Late Pleistocene-Holocene radiolarian paleotemperatures in the Norwegian Sea based on artificial neural networks

Artificial Neural Networks (ANN) were trained by using an extensive radiolarian census dataset from the Nordic (Greenland, Norwegian, and Iceland) Seas. The regressions between observed and predicted Summer Sea Temperature (SST) indicate that lower error margins and better correlation coefficients are obtained for 100 m (SST₁₀₀) compared to 10 m (SST₁₀) water depth, and by using a subset of species instead of all species. The trained ANNs were subsequently applied to radiolarian data from two Norwegian Sea cores, HM 79-4 and MD95-2011, for reconstructions of SSTs through the last 15,000 years. The reconstructed SST is quite high during the Bølling-Allerød, when it reaches values only found later during the warmest phase of the Holocene. The climatic transitions in and out of the Younger Dryas are very rapid and involve a change in SST₁₀₀ of 6.2 and 6.8 °C, taking place over 440 and 140 years, respectively.

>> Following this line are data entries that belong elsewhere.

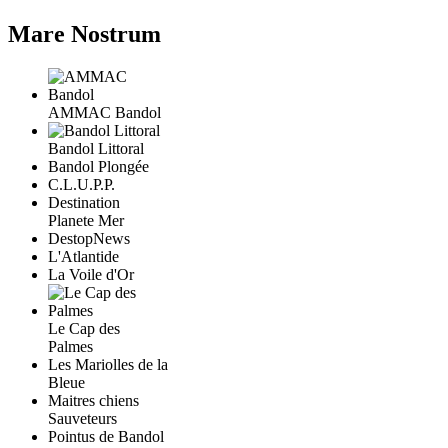
Mare Nostrum
AMMAC Bandol
Bandol Littoral
Bandol Plongée
C.L.U.P.P.
Destination
Planete Mer
DestopNews
L'Atlantide
La Voile d'Or
Le Cap des
Palmes
Les Mariolles de la
Bleue
Maitres chiens
Sauveteurs
Pointus de Bandol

SST₁₀₀ remains at a maximum during the early Holocene, and this Radiolarian Holocene Optimum Temperature Interval (RHOTI) predates the commonly recognized middle Holocene Climatic Optimum (HCO). During the 8.2 ka event, SST₁₀₀ decreases by ca. 3 °C, and this episode marks the establishment of a cooling trend, roughly spanning the middle Holocene (until ca. 4.2 ka). Successively, since then and through the late Holocene, SST₁₀₀ follows instead a statistically significant warming trend. The general patterns of the reconstructed SSTs agree quite well with previously obtained results based on application of Imbrie and Kipp Transfer Functions (IKTF) to the same two cores for SST₀. A statistically significant cyclic component of our SST record (period of 278 years) has been recognized. This is close to the de Vries or Suess cycle, linked to solar variability, and documented in a variety of other high-resolution Holocene records.